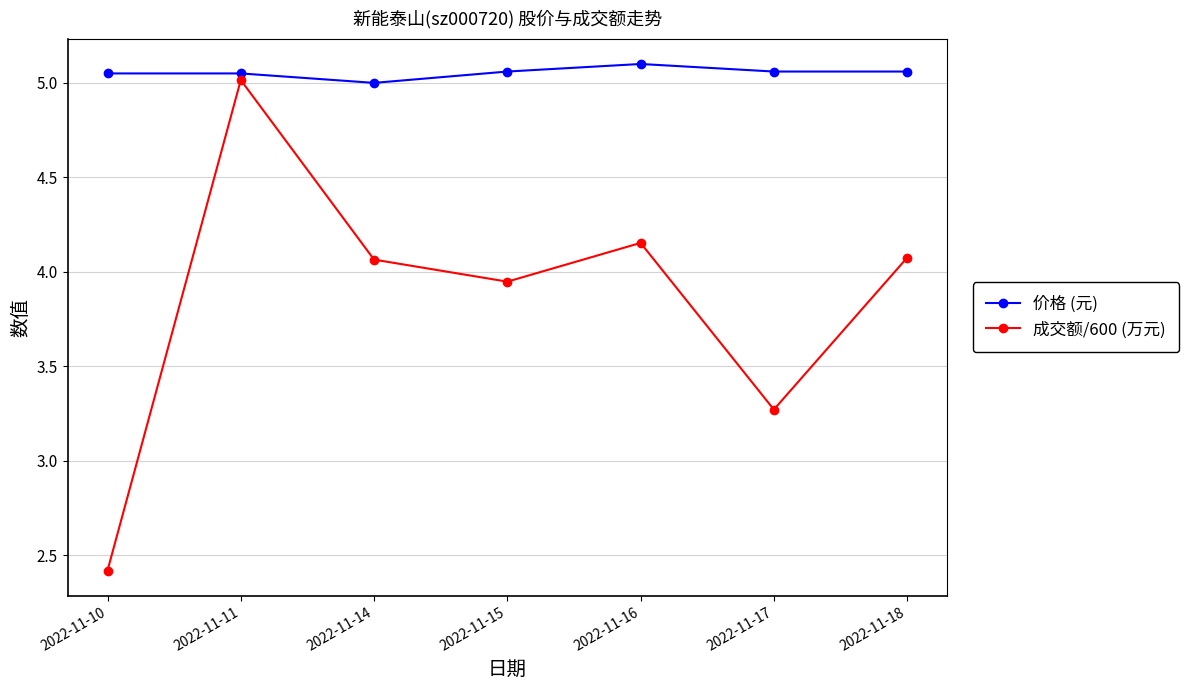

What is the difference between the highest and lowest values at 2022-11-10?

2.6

★ ★ ★ ★ ★ ★ ★

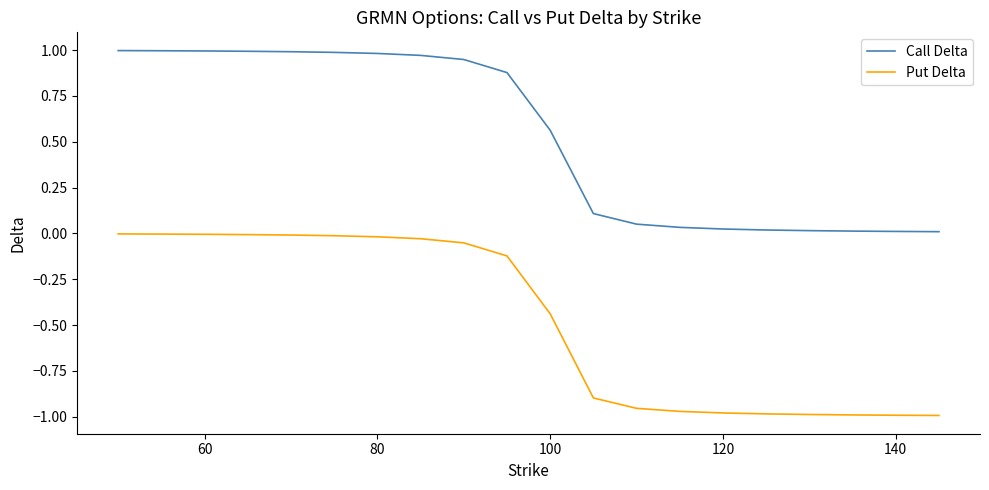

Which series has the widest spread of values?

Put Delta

★ ★ ★ ★ ★ ★ ★

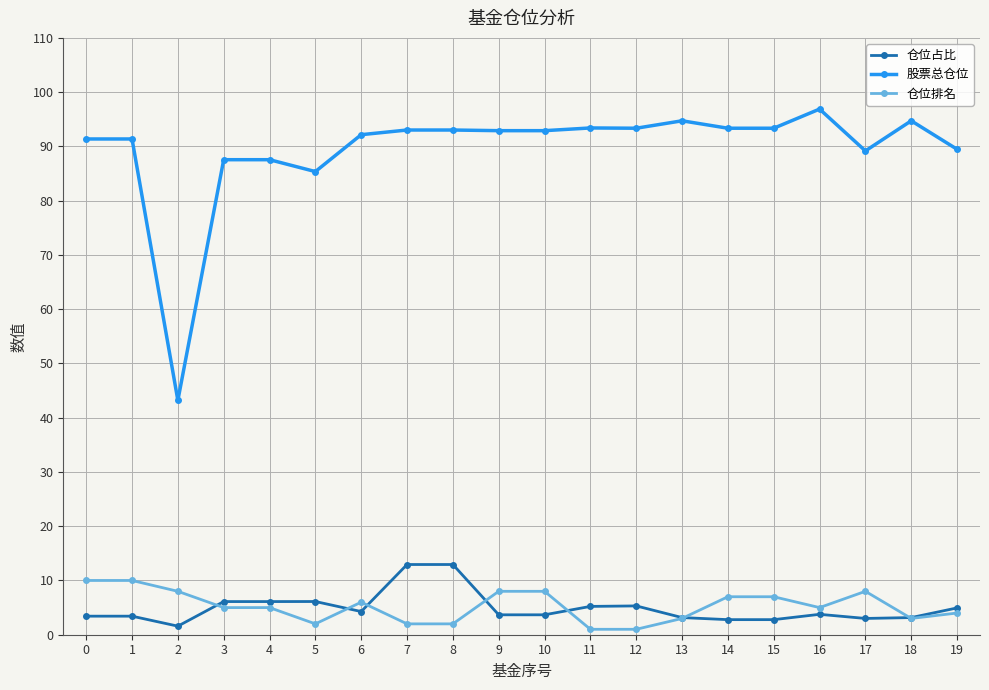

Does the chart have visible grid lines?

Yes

★ ★ ★ ★ ★ ★ ★

List each line from the records above that contains the string "values". Case counts.

▶ [Solution to this exercise]:
What is the difference between the highest and lowest values at 2022-11-10?
Which series has the widest spread of values?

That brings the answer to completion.